PROBLEM TO WORK ON -
Locate the line bearing "द्वारे ११४०३ कलर्क" in the material below, then reproduce it and each following line up to and including the line bearing "i : après Toni en famille".

RECORDS FOR THE EXERCISE -

== == ==

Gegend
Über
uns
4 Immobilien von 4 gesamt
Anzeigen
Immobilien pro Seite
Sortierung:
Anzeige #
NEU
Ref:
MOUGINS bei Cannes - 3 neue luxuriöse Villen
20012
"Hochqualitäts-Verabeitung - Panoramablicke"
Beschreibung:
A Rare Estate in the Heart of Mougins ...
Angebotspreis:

== == ==

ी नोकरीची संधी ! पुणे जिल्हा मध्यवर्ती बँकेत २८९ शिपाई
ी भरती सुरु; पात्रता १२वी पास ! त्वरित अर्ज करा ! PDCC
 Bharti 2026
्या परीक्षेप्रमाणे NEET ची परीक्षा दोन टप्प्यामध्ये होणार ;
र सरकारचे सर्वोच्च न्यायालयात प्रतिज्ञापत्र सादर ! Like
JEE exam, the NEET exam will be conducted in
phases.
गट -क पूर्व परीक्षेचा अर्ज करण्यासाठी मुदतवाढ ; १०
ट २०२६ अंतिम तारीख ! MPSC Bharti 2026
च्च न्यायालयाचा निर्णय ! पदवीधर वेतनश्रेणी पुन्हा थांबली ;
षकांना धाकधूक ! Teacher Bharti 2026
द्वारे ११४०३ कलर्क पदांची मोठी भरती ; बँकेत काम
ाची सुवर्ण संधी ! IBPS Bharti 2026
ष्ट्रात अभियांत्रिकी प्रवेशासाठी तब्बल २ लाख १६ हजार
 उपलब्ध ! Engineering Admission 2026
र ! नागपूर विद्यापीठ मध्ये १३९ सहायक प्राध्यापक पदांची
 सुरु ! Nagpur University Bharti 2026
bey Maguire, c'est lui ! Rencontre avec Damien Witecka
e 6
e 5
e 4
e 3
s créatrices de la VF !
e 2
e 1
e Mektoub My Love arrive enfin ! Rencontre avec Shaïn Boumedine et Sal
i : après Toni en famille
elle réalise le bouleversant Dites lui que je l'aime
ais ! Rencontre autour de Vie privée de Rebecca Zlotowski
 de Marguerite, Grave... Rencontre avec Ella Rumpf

== == ==

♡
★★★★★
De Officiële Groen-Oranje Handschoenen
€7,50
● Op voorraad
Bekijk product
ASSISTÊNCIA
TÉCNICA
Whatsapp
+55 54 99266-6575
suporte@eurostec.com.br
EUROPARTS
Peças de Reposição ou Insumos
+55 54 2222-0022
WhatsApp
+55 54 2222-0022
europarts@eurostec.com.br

== == ==

ANSWER -
द्वारे ११४०३ कलर्क पदांची मोठी भरती ; बँकेत काम
ाची सुवर्ण संधी ! IBPS Bharti 2026
ष्ट्रात अभियांत्रिकी प्रवेशासाठी तब्बल २ लाख १६ हजार
 उपलब्ध ! Engineering Admission 2026
र ! नागपूर विद्यापीठ मध्ये १३९ सहायक प्राध्यापक पदांची
 सुरु ! Nagpur University Bharti 2026
bey Maguire, c'est lui ! Rencontre avec Damien Witecka
e 6
e 5
e 4
e 3
s créatrices de la VF !
e 2
e 1
e Mektoub My Love arrive enfin ! Rencontre avec Shaïn Boumedine et Sal
i : après Toni en famille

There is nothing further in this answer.